··· Data section

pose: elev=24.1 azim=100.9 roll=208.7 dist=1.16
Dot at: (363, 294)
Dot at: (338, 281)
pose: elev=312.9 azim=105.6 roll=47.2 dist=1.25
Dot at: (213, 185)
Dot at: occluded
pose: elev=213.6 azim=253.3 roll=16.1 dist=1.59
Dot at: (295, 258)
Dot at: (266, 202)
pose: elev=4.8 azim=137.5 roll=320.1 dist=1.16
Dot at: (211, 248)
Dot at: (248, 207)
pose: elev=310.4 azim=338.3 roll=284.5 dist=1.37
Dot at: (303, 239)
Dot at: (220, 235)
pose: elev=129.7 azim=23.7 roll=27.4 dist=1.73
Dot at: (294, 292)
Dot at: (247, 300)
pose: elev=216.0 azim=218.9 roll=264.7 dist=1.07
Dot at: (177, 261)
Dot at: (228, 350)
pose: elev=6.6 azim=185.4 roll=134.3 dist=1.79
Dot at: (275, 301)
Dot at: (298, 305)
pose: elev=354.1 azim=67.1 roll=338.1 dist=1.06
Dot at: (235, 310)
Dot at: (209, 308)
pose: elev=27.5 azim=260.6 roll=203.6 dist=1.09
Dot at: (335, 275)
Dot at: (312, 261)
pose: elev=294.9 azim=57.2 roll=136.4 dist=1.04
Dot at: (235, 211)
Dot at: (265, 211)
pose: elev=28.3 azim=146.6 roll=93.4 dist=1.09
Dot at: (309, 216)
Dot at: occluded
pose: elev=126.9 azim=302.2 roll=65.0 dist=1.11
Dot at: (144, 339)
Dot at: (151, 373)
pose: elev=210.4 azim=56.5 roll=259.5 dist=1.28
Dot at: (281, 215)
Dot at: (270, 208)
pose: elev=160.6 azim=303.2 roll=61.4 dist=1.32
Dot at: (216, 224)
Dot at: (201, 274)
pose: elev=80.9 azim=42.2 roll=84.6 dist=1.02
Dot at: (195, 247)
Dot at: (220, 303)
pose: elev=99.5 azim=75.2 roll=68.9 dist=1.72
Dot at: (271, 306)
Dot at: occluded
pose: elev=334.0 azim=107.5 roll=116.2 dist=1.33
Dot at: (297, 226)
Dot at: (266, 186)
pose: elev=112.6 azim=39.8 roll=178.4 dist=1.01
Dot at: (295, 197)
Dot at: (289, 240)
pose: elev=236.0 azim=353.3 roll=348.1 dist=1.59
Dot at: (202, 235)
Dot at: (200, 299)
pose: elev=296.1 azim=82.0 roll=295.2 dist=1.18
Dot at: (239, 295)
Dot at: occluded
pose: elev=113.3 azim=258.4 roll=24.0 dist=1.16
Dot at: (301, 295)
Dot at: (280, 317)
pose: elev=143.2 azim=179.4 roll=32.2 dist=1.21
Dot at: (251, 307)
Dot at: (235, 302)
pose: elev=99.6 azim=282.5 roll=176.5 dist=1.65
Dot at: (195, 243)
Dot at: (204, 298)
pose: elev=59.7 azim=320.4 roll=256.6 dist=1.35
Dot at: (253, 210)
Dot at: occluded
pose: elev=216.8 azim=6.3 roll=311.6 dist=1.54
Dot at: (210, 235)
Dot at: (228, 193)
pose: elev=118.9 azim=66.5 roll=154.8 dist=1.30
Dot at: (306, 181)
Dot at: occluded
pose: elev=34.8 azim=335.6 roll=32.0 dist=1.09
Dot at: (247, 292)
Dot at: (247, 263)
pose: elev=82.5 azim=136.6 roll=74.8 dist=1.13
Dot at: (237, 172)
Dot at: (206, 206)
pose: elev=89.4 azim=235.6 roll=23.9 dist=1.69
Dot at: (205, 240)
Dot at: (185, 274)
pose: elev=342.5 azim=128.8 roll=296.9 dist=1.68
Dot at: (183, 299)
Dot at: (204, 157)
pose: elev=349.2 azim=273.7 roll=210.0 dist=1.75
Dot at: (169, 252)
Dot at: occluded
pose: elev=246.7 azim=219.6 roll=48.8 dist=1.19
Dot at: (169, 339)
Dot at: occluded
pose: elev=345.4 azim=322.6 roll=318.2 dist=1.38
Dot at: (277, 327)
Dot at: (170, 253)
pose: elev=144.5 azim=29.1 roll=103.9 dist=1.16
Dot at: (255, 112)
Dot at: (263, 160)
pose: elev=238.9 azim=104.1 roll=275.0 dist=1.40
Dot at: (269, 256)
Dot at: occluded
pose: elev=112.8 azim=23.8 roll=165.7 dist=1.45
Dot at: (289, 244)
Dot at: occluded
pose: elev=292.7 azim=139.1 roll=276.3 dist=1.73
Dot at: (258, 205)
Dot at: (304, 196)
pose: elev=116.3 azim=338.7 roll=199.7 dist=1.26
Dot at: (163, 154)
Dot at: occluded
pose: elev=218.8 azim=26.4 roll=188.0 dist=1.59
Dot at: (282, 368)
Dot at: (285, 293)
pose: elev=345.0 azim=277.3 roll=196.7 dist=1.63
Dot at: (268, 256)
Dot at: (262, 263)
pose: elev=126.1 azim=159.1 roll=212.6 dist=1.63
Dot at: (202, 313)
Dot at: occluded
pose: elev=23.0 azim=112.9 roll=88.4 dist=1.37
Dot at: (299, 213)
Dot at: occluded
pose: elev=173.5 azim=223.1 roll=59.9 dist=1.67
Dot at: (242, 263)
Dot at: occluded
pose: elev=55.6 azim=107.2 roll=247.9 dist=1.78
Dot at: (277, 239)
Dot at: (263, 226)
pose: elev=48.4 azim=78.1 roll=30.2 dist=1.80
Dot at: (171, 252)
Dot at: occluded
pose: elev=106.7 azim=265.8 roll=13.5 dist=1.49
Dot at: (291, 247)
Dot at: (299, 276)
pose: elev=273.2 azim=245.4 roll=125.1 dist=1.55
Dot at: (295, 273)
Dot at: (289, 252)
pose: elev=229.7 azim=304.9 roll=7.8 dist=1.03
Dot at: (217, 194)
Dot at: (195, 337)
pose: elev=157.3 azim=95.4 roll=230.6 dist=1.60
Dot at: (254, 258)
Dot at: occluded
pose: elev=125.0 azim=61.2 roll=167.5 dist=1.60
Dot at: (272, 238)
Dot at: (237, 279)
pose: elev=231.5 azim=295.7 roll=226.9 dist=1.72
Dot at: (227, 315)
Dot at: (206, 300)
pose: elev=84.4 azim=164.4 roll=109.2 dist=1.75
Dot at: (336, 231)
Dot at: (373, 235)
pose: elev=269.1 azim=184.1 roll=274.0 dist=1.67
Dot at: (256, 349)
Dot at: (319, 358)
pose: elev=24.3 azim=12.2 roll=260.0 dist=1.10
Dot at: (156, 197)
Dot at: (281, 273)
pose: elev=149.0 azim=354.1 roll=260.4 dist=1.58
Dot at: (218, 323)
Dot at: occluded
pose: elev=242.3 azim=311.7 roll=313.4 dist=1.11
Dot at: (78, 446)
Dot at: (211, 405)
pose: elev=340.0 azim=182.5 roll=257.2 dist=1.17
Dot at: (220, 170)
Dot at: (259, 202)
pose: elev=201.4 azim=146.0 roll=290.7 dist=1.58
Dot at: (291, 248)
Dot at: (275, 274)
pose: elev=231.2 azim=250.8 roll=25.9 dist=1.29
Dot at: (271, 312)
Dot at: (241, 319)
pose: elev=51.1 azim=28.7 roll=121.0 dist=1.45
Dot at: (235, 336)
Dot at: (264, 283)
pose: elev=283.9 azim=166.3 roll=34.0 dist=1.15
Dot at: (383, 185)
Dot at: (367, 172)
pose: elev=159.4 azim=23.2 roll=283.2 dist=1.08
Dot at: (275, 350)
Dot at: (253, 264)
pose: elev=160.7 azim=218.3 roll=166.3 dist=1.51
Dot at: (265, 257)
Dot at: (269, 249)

······

Task ::
Reproduce verbatim the lines of the entries above, starting at the line containing "pose: elev=312.9 azim=105.6" and ending at the line containing "Dot at: (204, 298)", with both of those lines included.

Solved problem ::
pose: elev=312.9 azim=105.6 roll=47.2 dist=1.25
Dot at: (213, 185)
Dot at: occluded
pose: elev=213.6 azim=253.3 roll=16.1 dist=1.59
Dot at: (295, 258)
Dot at: (266, 202)
pose: elev=4.8 azim=137.5 roll=320.1 dist=1.16
Dot at: (211, 248)
Dot at: (248, 207)
pose: elev=310.4 azim=338.3 roll=284.5 dist=1.37
Dot at: (303, 239)
Dot at: (220, 235)
pose: elev=129.7 azim=23.7 roll=27.4 dist=1.73
Dot at: (294, 292)
Dot at: (247, 300)
pose: elev=216.0 azim=218.9 roll=264.7 dist=1.07
Dot at: (177, 261)
Dot at: (228, 350)
pose: elev=6.6 azim=185.4 roll=134.3 dist=1.79
Dot at: (275, 301)
Dot at: (298, 305)
pose: elev=354.1 azim=67.1 roll=338.1 dist=1.06
Dot at: (235, 310)
Dot at: (209, 308)
pose: elev=27.5 azim=260.6 roll=203.6 dist=1.09
Dot at: (335, 275)
Dot at: (312, 261)
pose: elev=294.9 azim=57.2 roll=136.4 dist=1.04
Dot at: (235, 211)
Dot at: (265, 211)
pose: elev=28.3 azim=146.6 roll=93.4 dist=1.09
Dot at: (309, 216)
Dot at: occluded
pose: elev=126.9 azim=302.2 roll=65.0 dist=1.11
Dot at: (144, 339)
Dot at: (151, 373)
pose: elev=210.4 azim=56.5 roll=259.5 dist=1.28
Dot at: (281, 215)
Dot at: (270, 208)
pose: elev=160.6 azim=303.2 roll=61.4 dist=1.32
Dot at: (216, 224)
Dot at: (201, 274)
pose: elev=80.9 azim=42.2 roll=84.6 dist=1.02
Dot at: (195, 247)
Dot at: (220, 303)
pose: elev=99.5 azim=75.2 roll=68.9 dist=1.72
Dot at: (271, 306)
Dot at: occluded
pose: elev=334.0 azim=107.5 roll=116.2 dist=1.33
Dot at: (297, 226)
Dot at: (266, 186)
pose: elev=112.6 azim=39.8 roll=178.4 dist=1.01
Dot at: (295, 197)
Dot at: (289, 240)
pose: elev=236.0 azim=353.3 roll=348.1 dist=1.59
Dot at: (202, 235)
Dot at: (200, 299)
pose: elev=296.1 azim=82.0 roll=295.2 dist=1.18
Dot at: (239, 295)
Dot at: occluded
pose: elev=113.3 azim=258.4 roll=24.0 dist=1.16
Dot at: (301, 295)
Dot at: (280, 317)
pose: elev=143.2 azim=179.4 roll=32.2 dist=1.21
Dot at: (251, 307)
Dot at: (235, 302)
pose: elev=99.6 azim=282.5 roll=176.5 dist=1.65
Dot at: (195, 243)
Dot at: (204, 298)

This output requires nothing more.